• [REQUIRED ACTION]: In the text on Hungary's 2022 student test results, how many Hungarian students completed the tests?

Gabor Kristof Velkey, the head of public education analysis at OH, said the 2022 survey had seen the most participants so far, 37 OECD members and 44 partner states. In Hungary, 6,198 students of 270 public education institutes completed the tests, he added.

In maths, Hungarian students scored an average of 473 points, compared with the OECD average of 472 points, Velkey said. The OECD average in science was 485 points, and Hungarians scored an average of 486; in reading, the OECD average was 476 point, and the Hungarian 473 points, he said.

Velkey noted that the study places individual results of proficiency levels to indicate larger-scale trends. The EU’s goal is to push the ratio of the students not reaching proficiency level 2 below 15 percent.

In maths, 68.9 percent of students reached that level on average, while 70.5 percent of Hungarian students did so, Velkey said. In reading, 73.7 percent of children reached proficiency level 2 on average, and 74.1 percent in Hungary. In science, the same ratio was 75.5 percent in OECD countries and 77.1 percent in Hungary.

Hungary also scored above average considering its GDP-per-capita ratio, Brassoi added.

Further, 81 percent of Hungarian children said they made friends easily and that they felt they belonged to a community, compared with 76 percent on average, he said.

The general satisfaction of children with their lives fell since the last study, with 18 percent now saying they were dissatisfied with their lives, up from 16 percent in 2018, Brassoi said. In Hungary, the same indicator fell from 16 percent in 2018 to 13 percent in 2022, he said.

The number of children who said they felt unsafe on their way to school or in the classroom was 7 percent and 5 percent, respectively, a few points below the OECD average, he added.

(Figure understanding tasks)

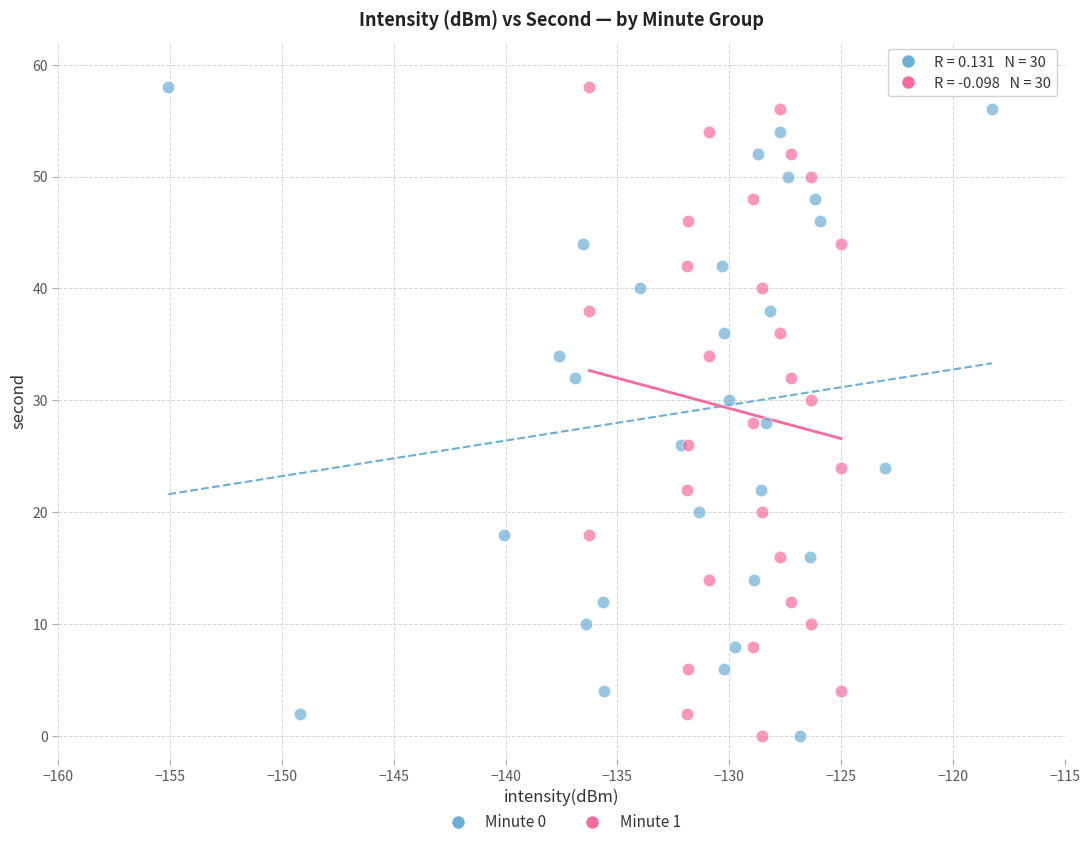

What are all the series names shown in the legend?

Minute 0, Minute 1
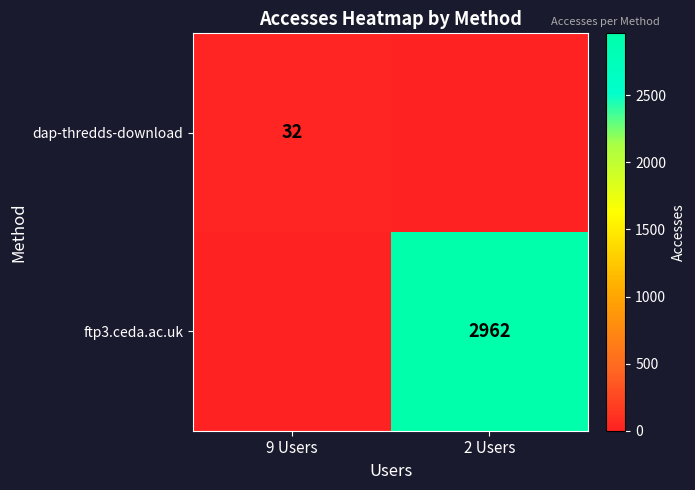

The ftp3.ceda.ac.uk series shows 1181 at 2 Users. True or false?

False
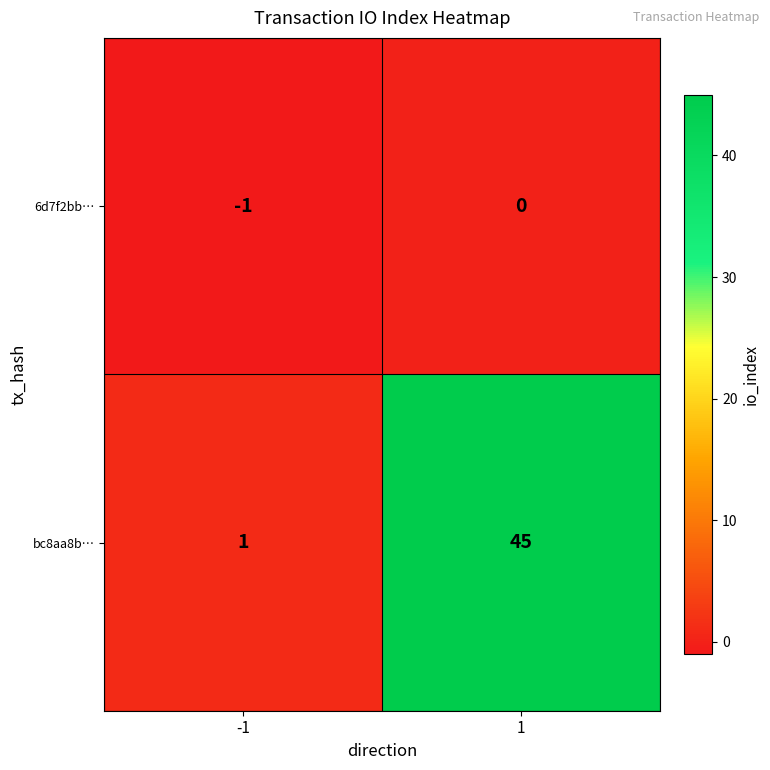

List the labels in order of bc8aa8b… value, largest first.

1, -1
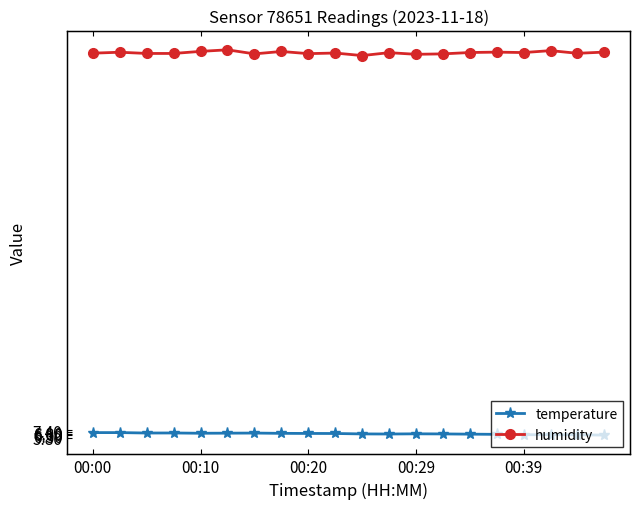

What is the difference between the highest and lowest values at 19?

81.0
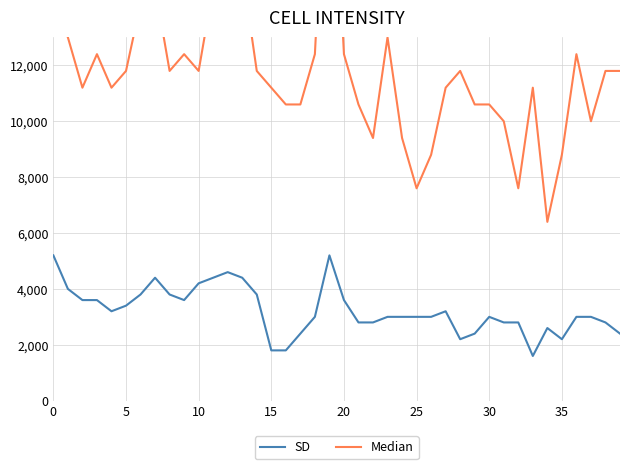

What is the maximum value for SD?

5200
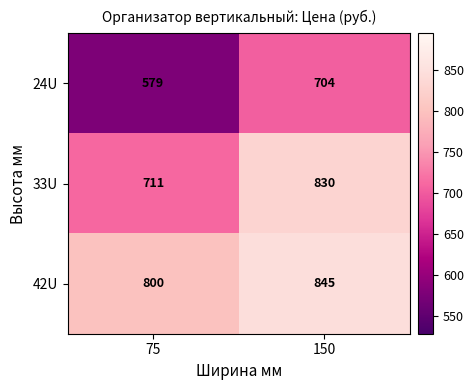

What value does the 42U series have at 150, to the nearest 5?

845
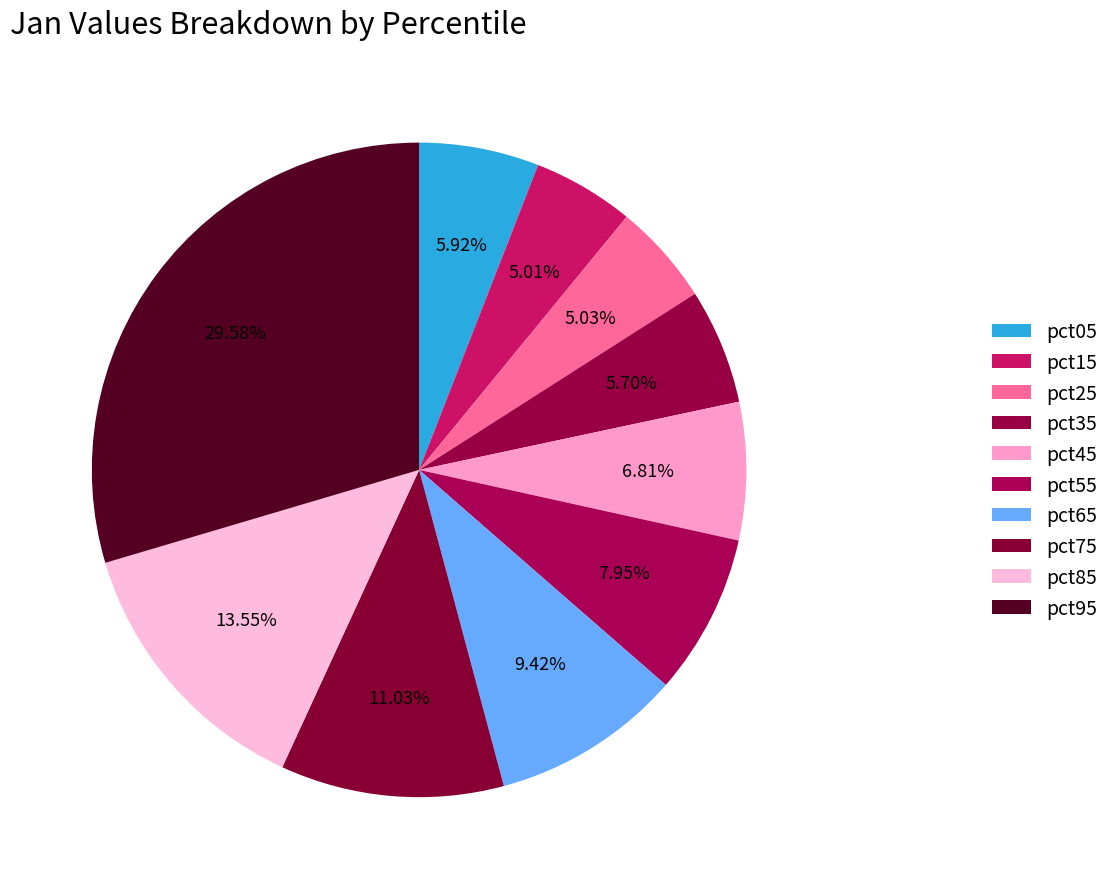

How many segments does this pie chart have?

10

• [ANSWER TO THIS PROBLEM]: 6,198 students from 270 public education institutes.